“Cold” isn’t the right word. It’s accurate, in the same way “nice” or “fine” is accurate in most settings, but not quite good enough.
It was a brisk, jarring, sobering chill. It wasn’t quite an ice cube down the shorts, more of a splash of water in the face. We both needed it as we ambled out into the night.
“Ah,” I said, taking in the chill. “I have no idea what I’m going to write about for tomorrow.”
“How about this place?” he said.
“Yeah,” I said, drawing out the words in that way that implies a guilty admission. “I was thinking about writing about us slapping the shit out of each other.”
So here is the story about how one of my truest friends, my brother from another mother, my sister from another mister, my second cousin from a fecund dozen slapped the holy hell out of me at a bar.
I met Ben Feldheim at a corporate retreat for a job we both took at a tech company that, it turns out, can’t run a news organization. They had hired thousands of journos from across the nation for a plan that didn’t pan. It went from 1,300 employees to 50 within a three-year period. All I can say about my performance is that I didn’t get fired.
But that’s mostly due to me quitting in the middle of an unsavory performance evaluation.
I did get Ben out of it.
We met, as I said, during a retreat shortly after we got hired for suburban beats in adjacent cities. We met during one of those corporate get-to-know-you games and bonded that night at a bar after one of the traditional journalist games of try-to-top-this.
He told his NIU shooting tale. I told the crime beat piece I lovingly describe as “The Dogfucker Story.”
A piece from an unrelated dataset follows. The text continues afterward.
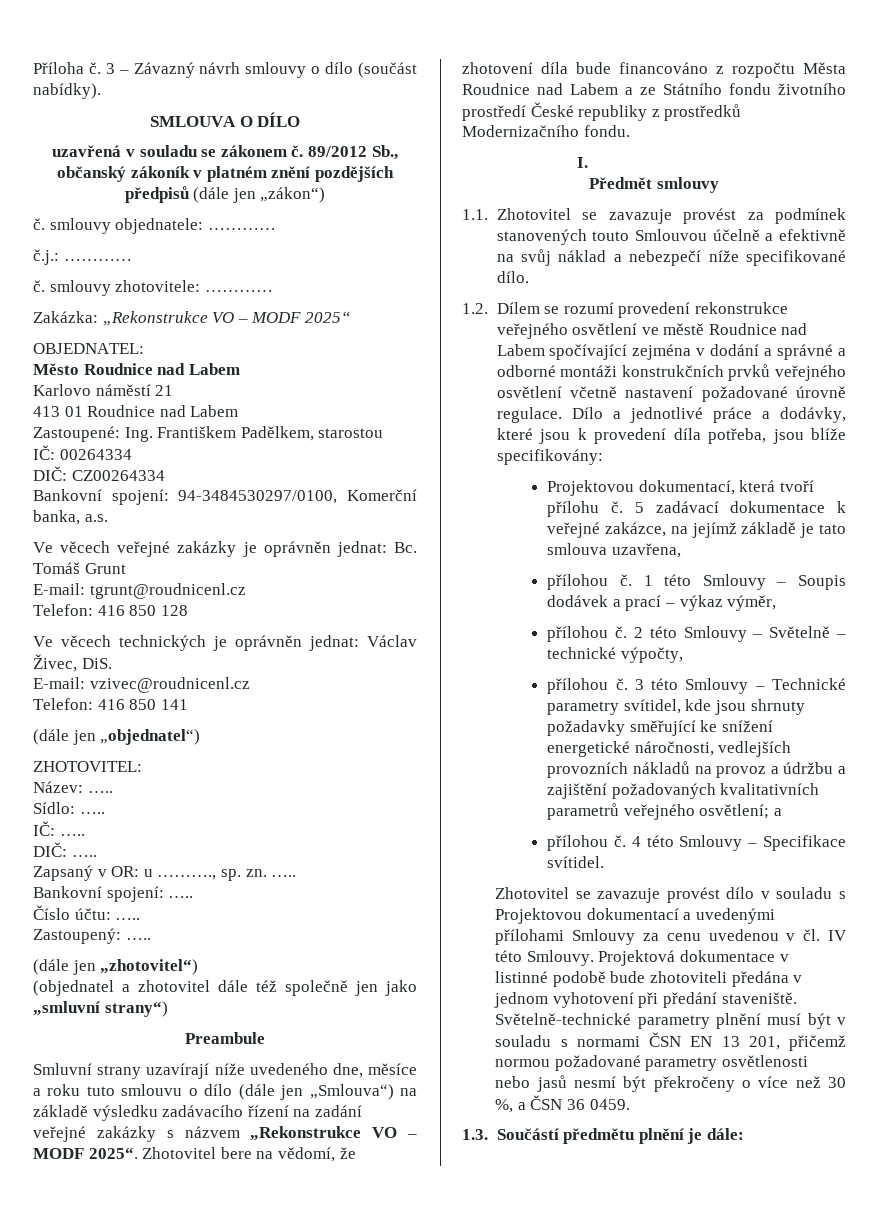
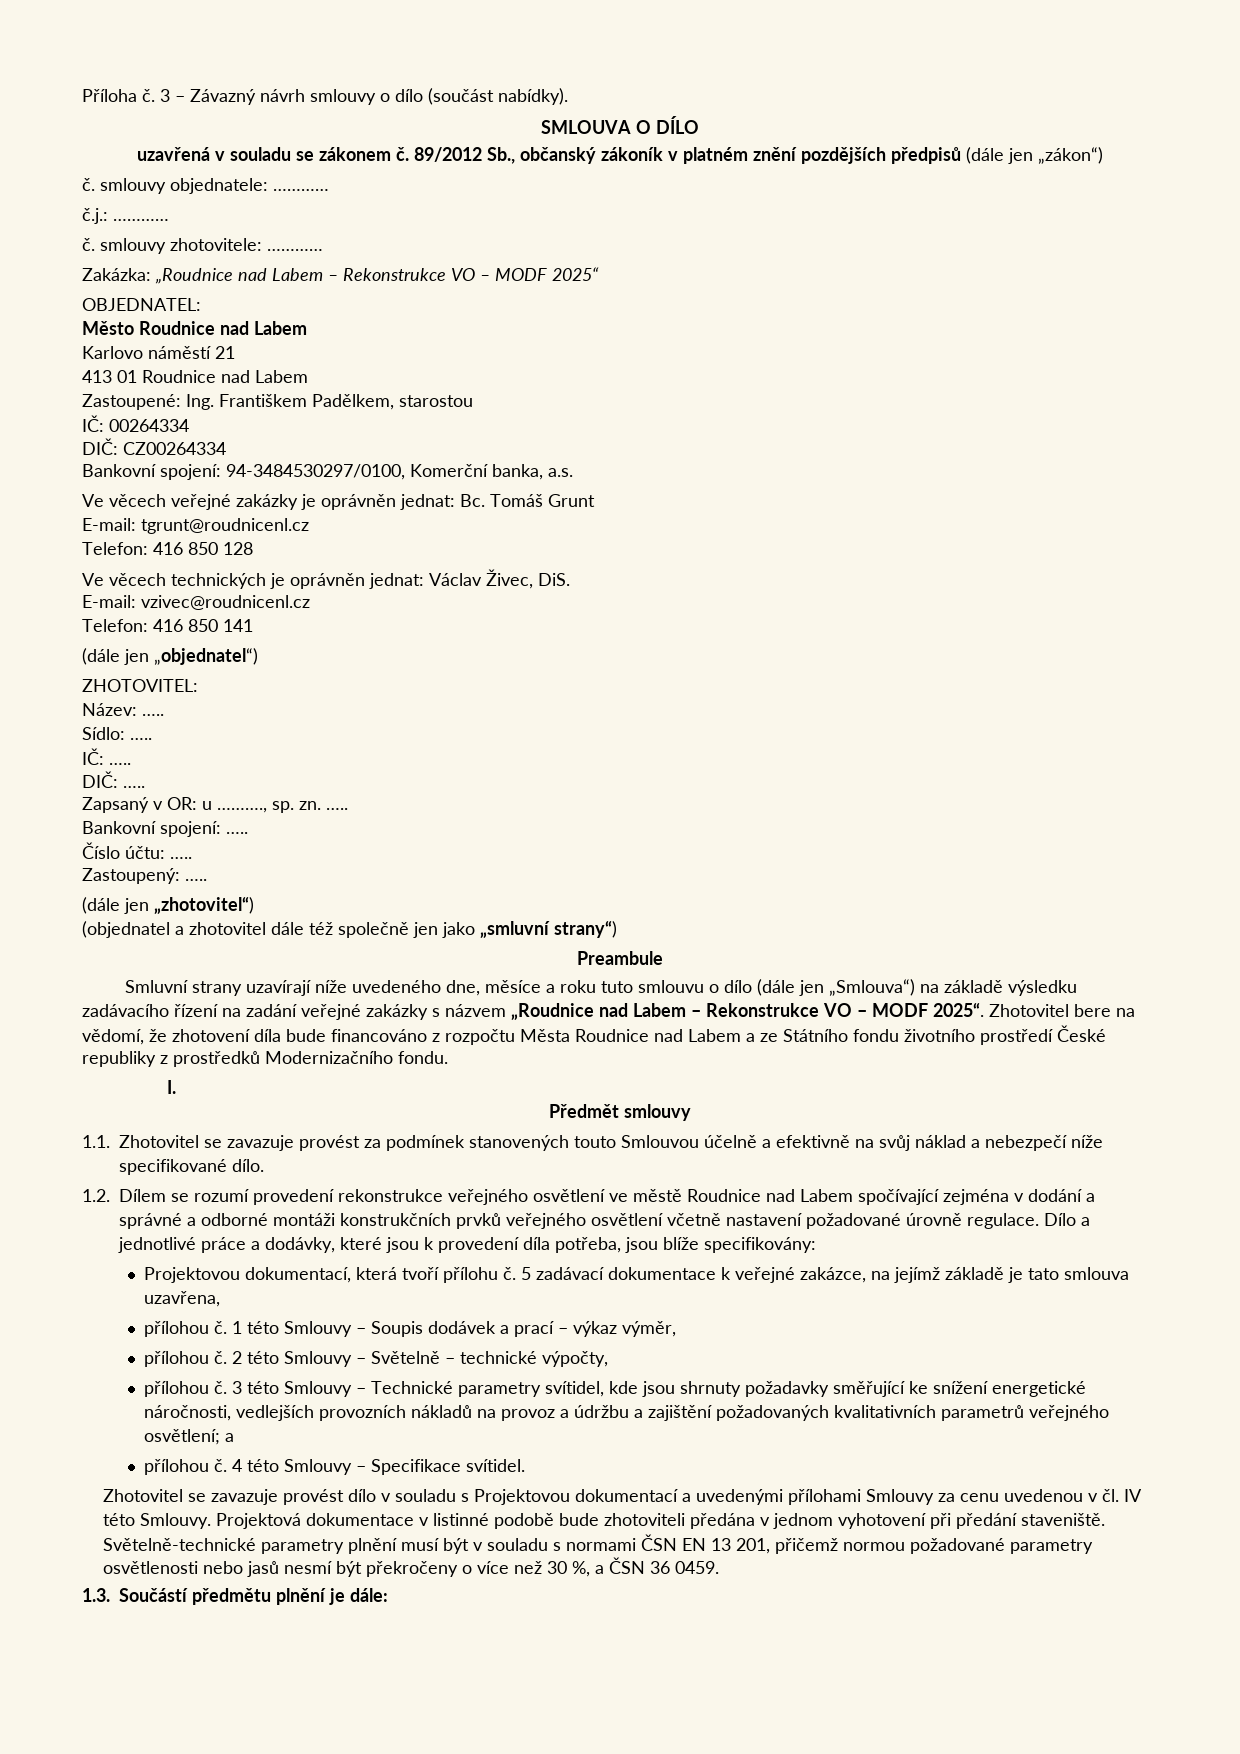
[102,311,208,326] „Rekonstrukce -> [155,268,446,284] „Roudnice nad Labem – Rekonstrukce
[250,1126,362,1141] „Rekonstrukce -> [511,1003,819,1020] „Roudnice nad Labem – Rekonstrukce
And a friendship was born.
We’re both back in Chicago now, doing the freelance slog (incidentally, check out the April 1 Chicago Magazine for a piece by Ben). We talk. We hang. We have what we call “work parties” where we meet to laptop up and get freelance done.
At a night intended to get freelance done, Benji said something open, emotional and needlessly self-deprecating, critical and depressing.
So I do what all true friends do and did the thing he’s been annoyed at all night. I mumbled a response while leaning against my palm.
“You’re talking into your hand again,” he said. “You’re talking. Into. Your hand.”
So I repeated what I said. Quietly.
He leaned in to hear.
I flicked what I mean to be his forehead.
This would have been a nice, funny, “You’re better than that so don’t be so depressing” gesture had I not accidentally flicked a finger directly into his right eyeball.
“I’m sorry I’m sorry I’m sorry!”
“God DAMN it!”
“I’m sorry!”
“God DAMN it!”
“I meant to flick your forehead!”
“God DA- OK, OK, OK.”
“You can flick my forehead if you want.”
“I can SEE a thumbprint!”
“Technically, it was my middle finger.”
“God DAMN it!”
“I’m sorry!”
“No, it’s OK.”
He noticed what I had been doing the whole time since I flicked his eye.
“This is nervous laughter,” I clarified.
“God damn it,” he said.
“You can flick my eye if you want,” I said, closing my eyes and leaning in.
“No, no,” he said.
“Are you su-”
And then he slapped me so hard my ear rang.
“It’s better when you don’t expect it,” he said, taking a sip of his beer.
“True,” I said, taking a sip of mine.
And that, dear readers, is the stuff true friendships are made of.